Non Causa Pro Causa

Alias: False Cause1

Taxonomy: Logical Fallacy > Informal Fallacy > Non Causa Pro Causa2



This is the most general fallacy of reasoning to conclusions about causality―see the Subfallacies, above, for more specific causal fallacies. This is why no Example is given since every instance would probably be an example of a more specific fallacy; for an example, see one of the subfallacies, above.

A causal argument is fallacious when it violates the canons of good reasoning about causation in some common or deceptive way. Thus, to understand causal fallacies, we must understand causal reasoning, and the ways in which it can go awry.

Causal conclusions can take one of two forms:

  1. Event-Level: Sometimes we wish to know the cause of a particular event, for instance, a physician conducting a medical examination is inquiring into the cause of a particular patient's illness, say, lung cancer. Specific events are caused by other specific events, so the conclusion we aim at in this kind of causal reasoning has the form:

    Event C caused event E.

  2. Type-Level: One way to infer causation at the level of events is through the application of causal laws, which have the form:

    Events of type C cause events of type E.

    Here, we are not talking about a causal relation holding between two particular events, but the general causal relation holding between instances of two types of event. For example, when we say that smoking cigarettes causes lung cancer, we are not talking about an individual act of smoking causing a particular case of lung cancer. Rather, we mean that smoking is a type of event which causes another type of event, namely, cancer. Given a patient who has lung cancer, together with the further information that he was a heavy smoker for many years, we may use the causal law to conclude that his cancer was probably caused by his smoking.

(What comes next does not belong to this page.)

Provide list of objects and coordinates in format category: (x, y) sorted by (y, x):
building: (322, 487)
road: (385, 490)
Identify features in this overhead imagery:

There are three ways that we can be misled about causation:

  1. Coincidence: Mistakes about event-level causation may be the result of confusing coincidence with causation. Event C may occur at the same time as event E, or just before it, without being the cause of E. It may simply be a coincidence that these two events occurred at about the same time.
  2. Confounding Causation: Instead of one causing another, two events or event-types may be both caused by a third event or type of event. For example, suppose that you have two clocks in your home, both of which chime the hour at the same time. Does this mean that one clock caused the other to chime? Of course not, as there is a third event that caused both clocks to chime at the same time, namely, your setting both clocks to the same time.
  3. Reverse Causation: When two events or event-types occur at the same time, we may be tempted to think that one caused the other when the direction of causation is the reverse.

These three ways of going wrong about causation lead to three questions that should be asked about every causal claim:

  1. Could the occurrence of the two events at about the same time be a coincidence?
  2. Is there some third event or event-type that could cause both events or types of event?
  3. If the two events or event-types happen at the same time, could the direction of causation be the reverse?

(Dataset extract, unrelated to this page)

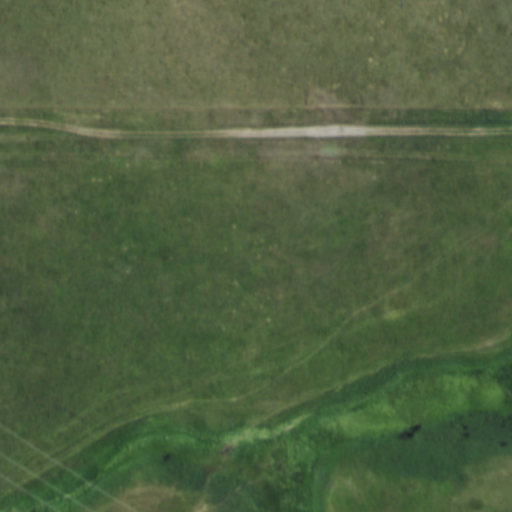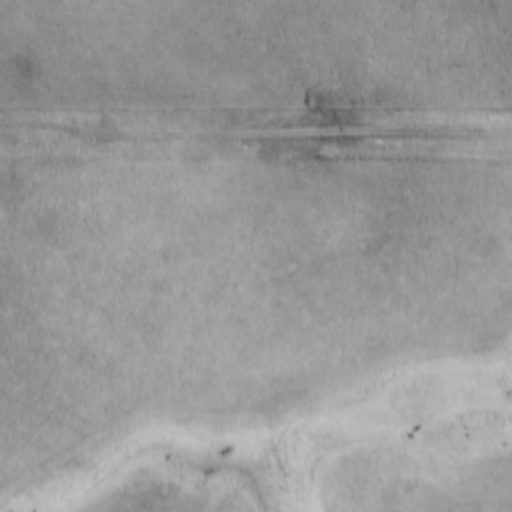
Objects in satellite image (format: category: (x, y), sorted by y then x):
road: (255, 129)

Only if you can reasonably answer each of these questions negatively should you cautiously conclude causation.


Except in the case of billiard balls bouncing off of one another, it is seldom possible to see what causes what. As a result, it is more difficult to determine causation than many people seem to assume, and a common mistake to jump to conclusions about causation. The news media, in particular, regularly report on scientific studies about health and nutrition as if such studies have established causation, when in fact the authors of the studies deny having done so within the studies themselves3. Consequently, causal fallacies are among the most common and the most damaging logical errors that people make, and much superstition and pseudoscience is the result of people jumping to incorrect causal conclusions.

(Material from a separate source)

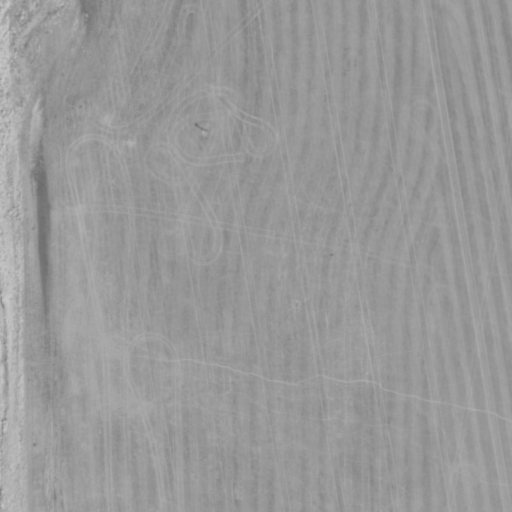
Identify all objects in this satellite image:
road: (252, 245)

  1. This is the usual name given this fallacy, for instance: W. L. Reese calls it: "The Argument from False Cause", see his Dictionary of Philosophy and Religion: Eastern and Western Thought (1980), p. 168. Some authors describe the fallacy as that of inferring that something causes something else when it doesn't, an interpretation encouraged by the fallacy's name and alias―see above. However, inferring a false causal relation is often just a mistake, and it can be the result of reasoning which is as cogent as can be, since most reasoning to causal conclusions is inductive, and therefore the conclusion could be false even if all the premisses are true.
  2. Translation: "Non-cause for cause", Latin. For the use of this phrase to refer to causal fallacies, see: Peter A. Angeles, Dictionary of Philosophy (1981), p. 98. Alonzo Church, in Runes' philosophy dictionary, uses this phrase for a completely different logical mistake, namely, that of rejecting the wrong assumption in a proof by reductio ad absurdum; see: Dagobert D. Runes, editor, Dictionary of Philosophy (1962), under: "Non causa pro causa". Angeles also appears to mention this same fallacy as a second meaning for the phrase, though his account of the mistake is so brief as to be obscure.
  3. See The Fallacy Files Weblog for many examples.